Three "subjective outcomes" (pain, nausea and relaxation) and one "objective outcome" (heart rate, a function of relaxation) were measured in this study. Patients were asked to complete three "visual analogue scales" before and after each condition. On a 100 mm line, showing "no pain" at 0 mm and "worst possible pain" at 10 mm, patients were asked to mark their symptom level on the scale. Somewhat similar scales were used for relaxation and nausea. While subjective, the VAS is a convenient measurement tool that therapists easily can incorporate into clinical practice, before and after the session.
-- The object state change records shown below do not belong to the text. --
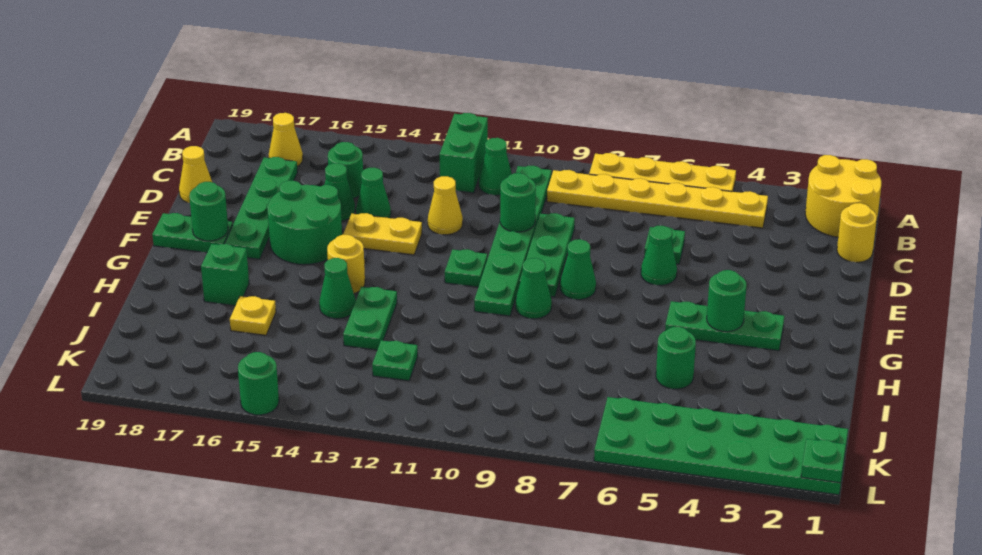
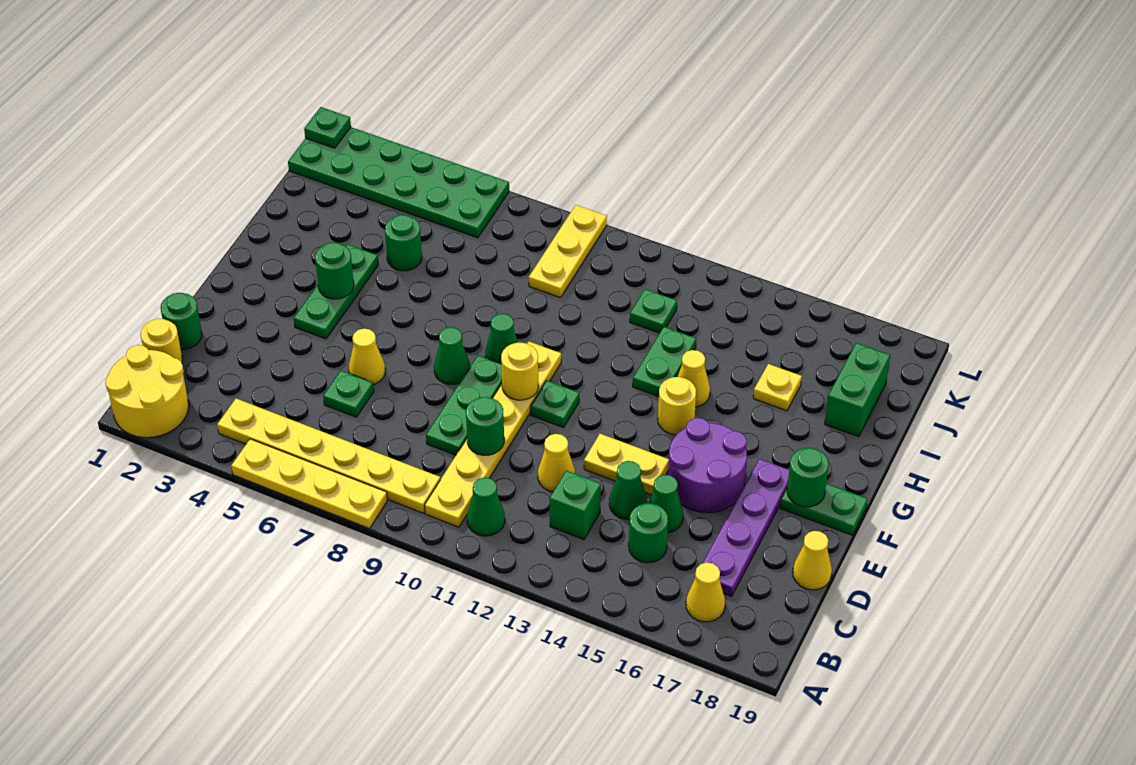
green brick A12:B12 level 1 -> green brick I18:J18 level 1
green plate B10:G10 level 1 -> yellow plate B10:G10 level 1
green plate C17:F17 level 1 -> purple plate C17:F17 level 1
green cone E6 level 1 -> yellow cone E6 level 1
green round brick E15:F16 level 1 -> purple round brick E15:F16 level 1
none -> yellow round brick F10 level 2
green plate G3:G5 level 1 -> green plate F4:H4 level 1
green cone H14 level 1 -> yellow cone H14 level 1
green brick H17 level 1 -> green brick C13 level 1
none -> yellow plate J9:L9 level 1
green round brick L15 level 1 -> green round brick D1 level 1

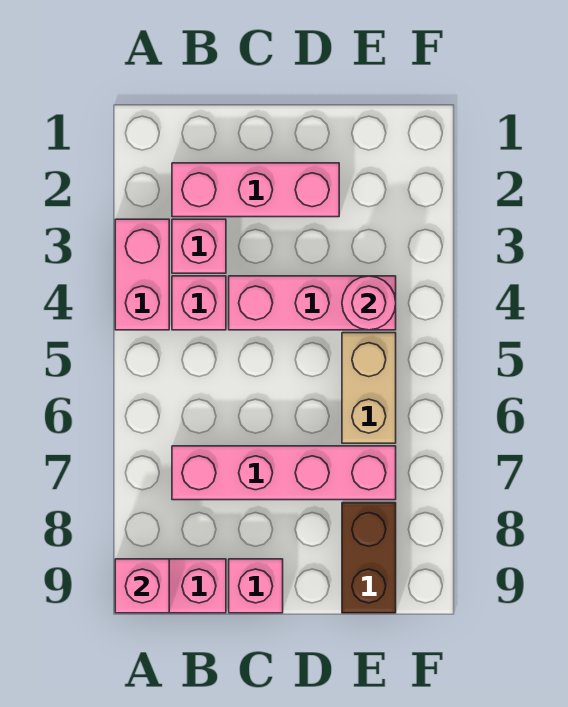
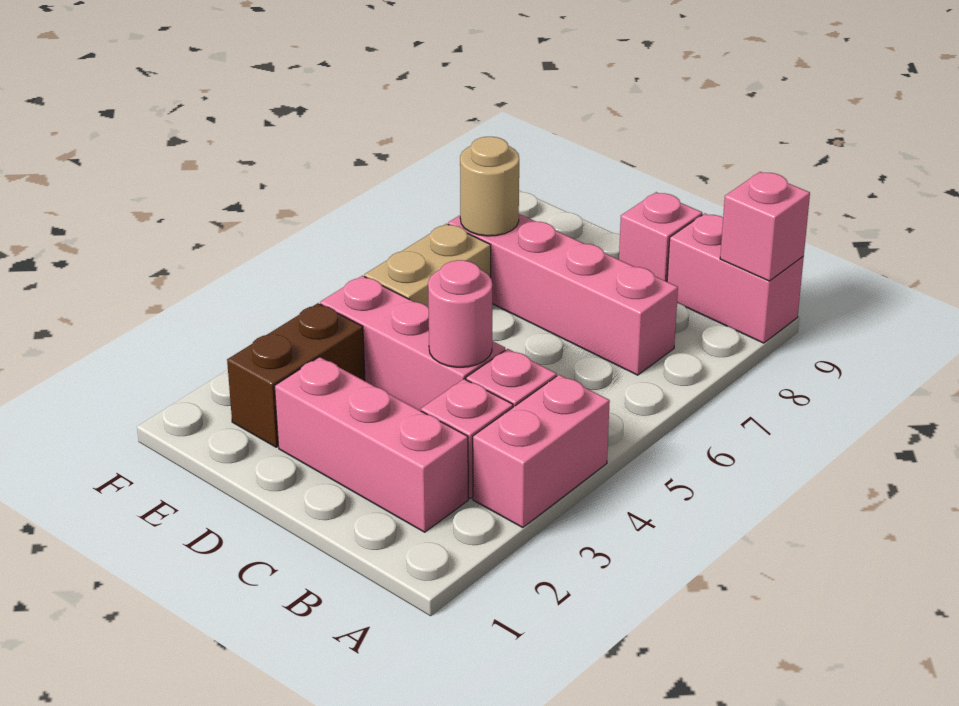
pink round brick E4 level 2 -> pink round brick C4 level 2
none -> tan round brick E7 level 2
brown brick E8:E9 level 1 -> brown brick E2:E3 level 1

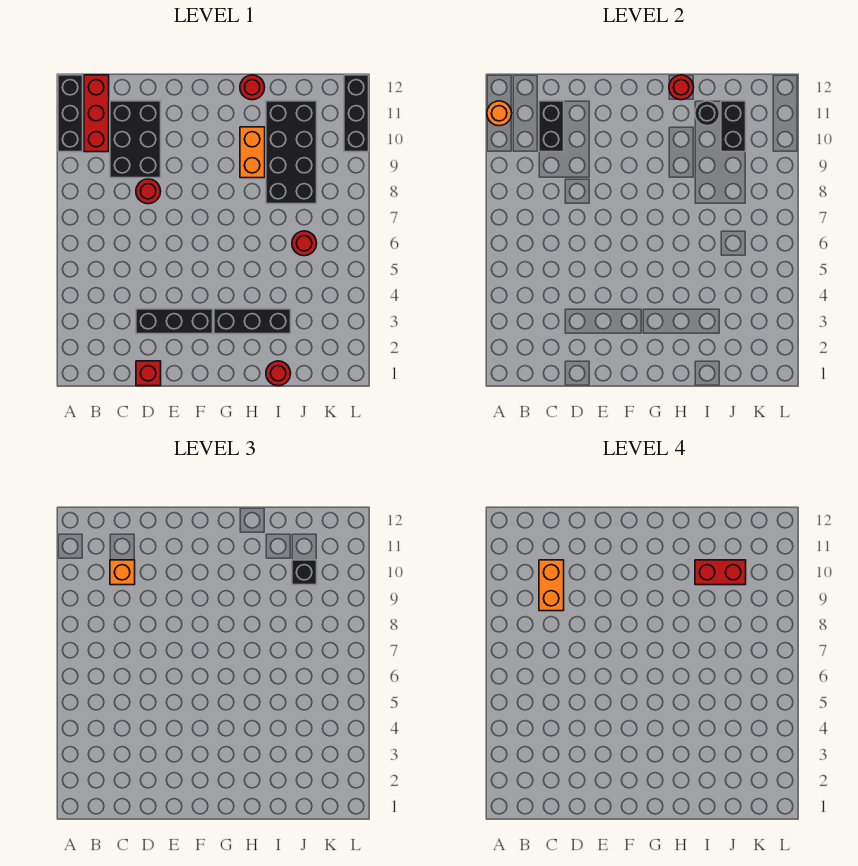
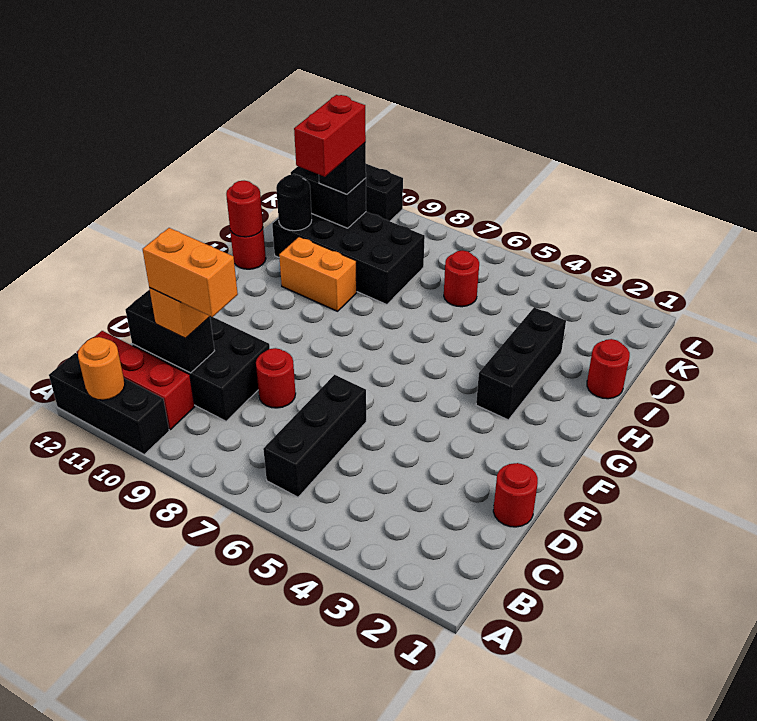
red brick D1 level 1 -> red round brick D1 level 1
black brick D3:F3 level 1 -> black brick B6:D6 level 1

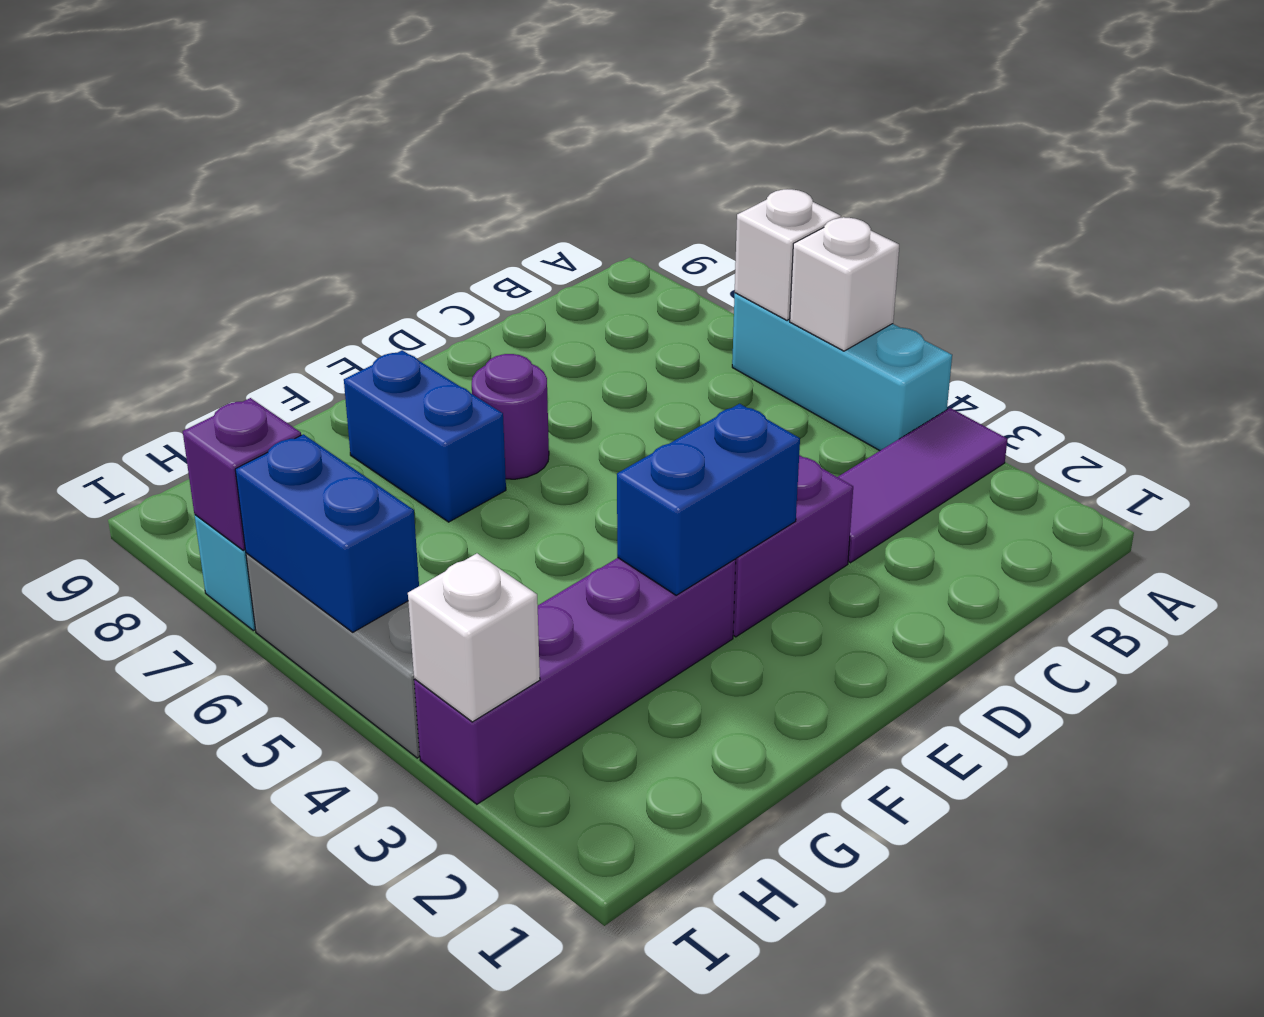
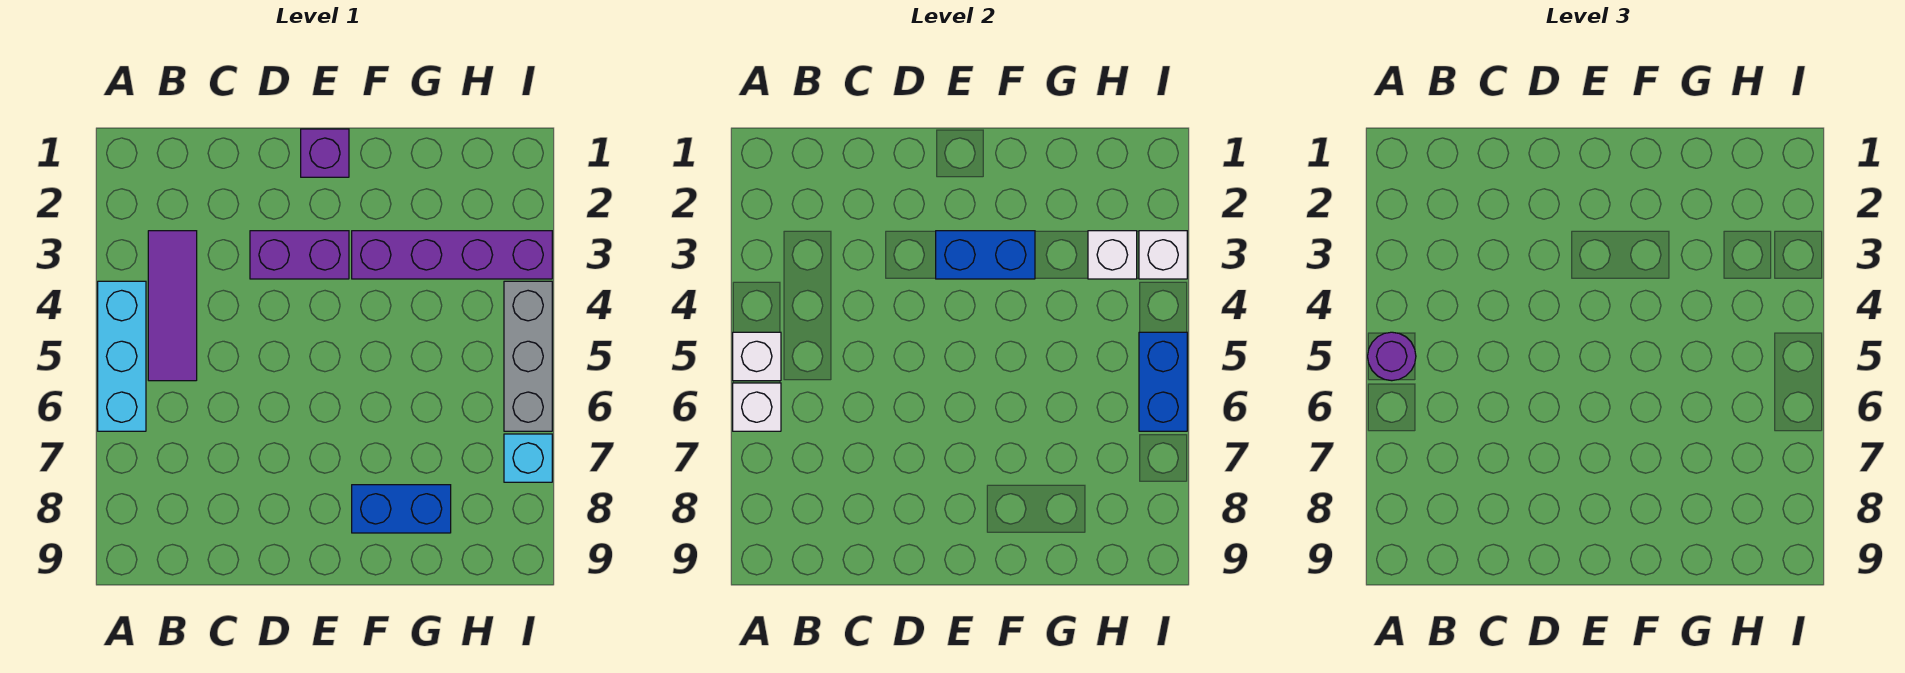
purple tile A3:C3 level 1 -> purple tile B3:B5 level 1
purple round brick E7 level 1 -> purple round brick A5 level 3
blue brick F7:F8 level 1 -> blue brick F8:G8 level 1
none -> white brick H3 level 2
purple brick I7 level 2 -> purple brick E1 level 1

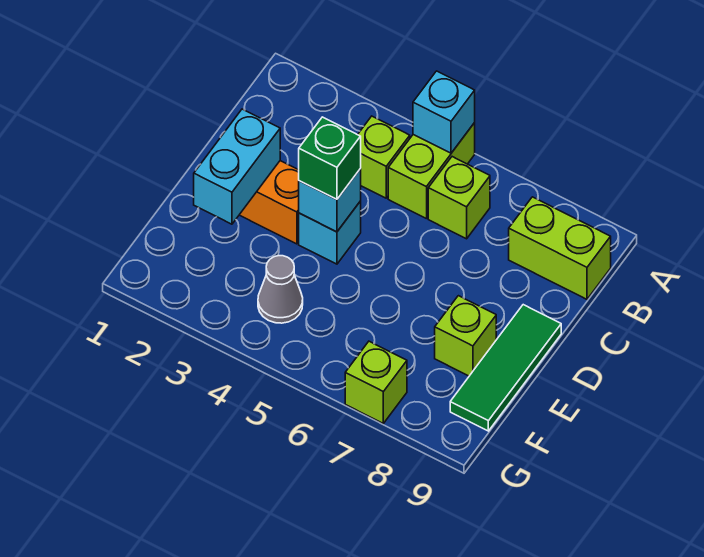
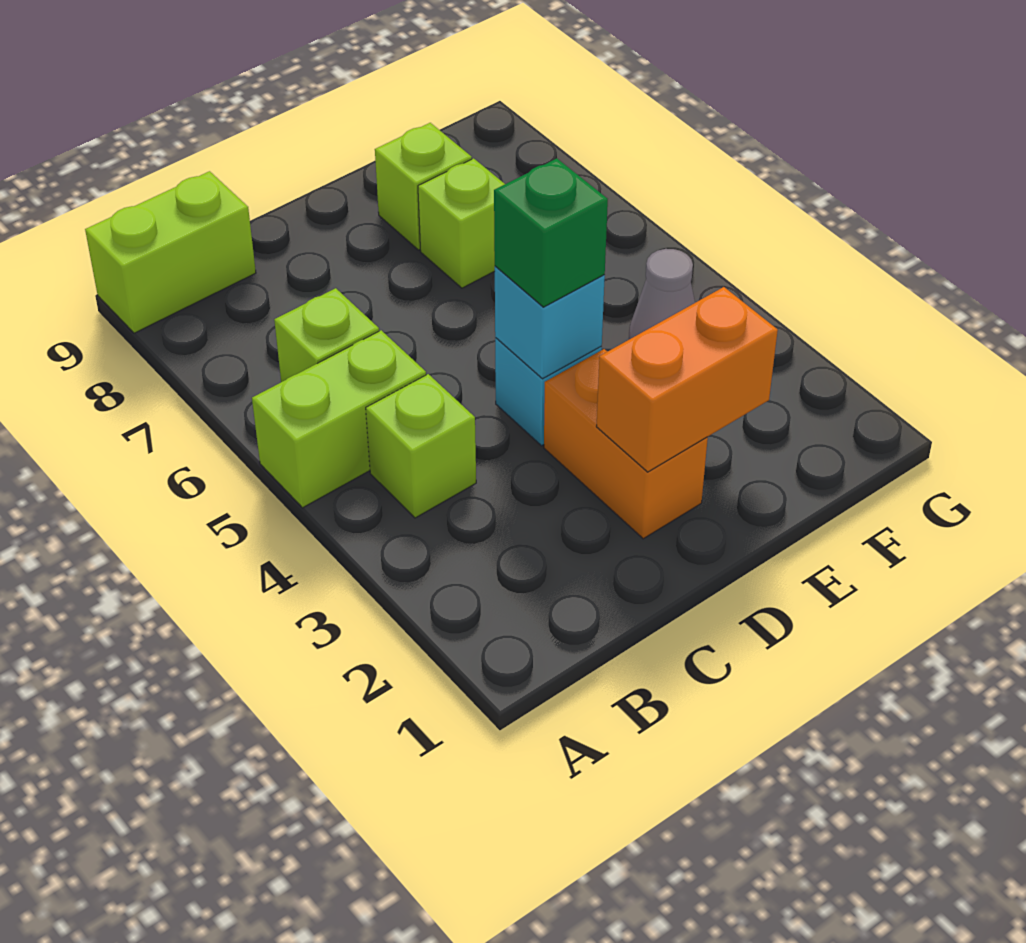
cyan brick A5 level 2 -> none
lime brick B8:B9 level 1 -> lime brick A9:B9 level 1
cyan brick D2:E2 level 2 -> orange brick D2:E2 level 2
green tile D9:F9 level 1 -> none
lime brick G7 level 1 -> lime brick E7 level 1

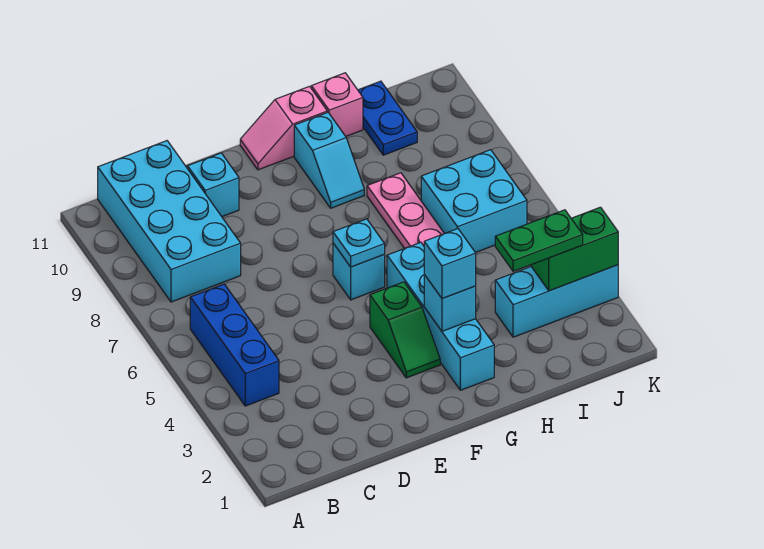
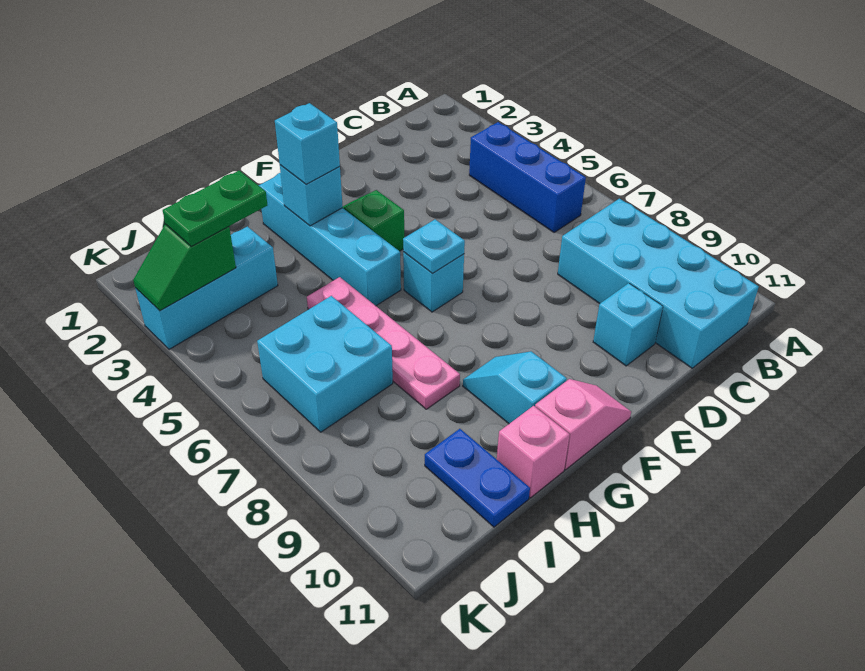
green brick J3:K3 level 2 -> green slope J3:K3 level 2 top J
The study found that immediate self-reports of pain and nausea dropped on the massage nights compared to the control nights. Relaxation appeared to increase after massage, shown in heart rates and self-reports. This was associated with only two short foot massages; perhaps a greater effect would occur with a higher massage therapy dose. In their discussion, the authors note the positive findings. But, instead of making sweeping, grandiose claims of benefit, they list limitations of their own study and directions for further research. (A humble tone is a good sign in a research paper; look for it any time you read the discussion section.) We should follow their lead and not overstate results. This study still is relatively small - 87 in the sample - although it's one of the largest of the small studies. We need a larger body of research evidence before we truly can claim, "The evidence shows massage helps symptoms." For now, we can state that small "controlled trials" (as both Grealish and Post-White provide, with control conditions and good design) are "beginning to suggest a relationship between massage and symptom relief." This study, along with some other solid contributions, is beginning to point the way. Cautious claims aside, let's focus on the individual stories again. If you were a patient whose nausea or pain subsided, would you insist on the data to support your experience? Probably not. You would simply feel better. Perhaps you'd feel grateful for having your feet and low legs massaged with firm, warm hands. Your single story is worth telling, too. Indeed, individual stories are as compelling as the group story here. All should be examined closely and noted, told and retold. Each story contributes something to our understanding of massage and symptom relief.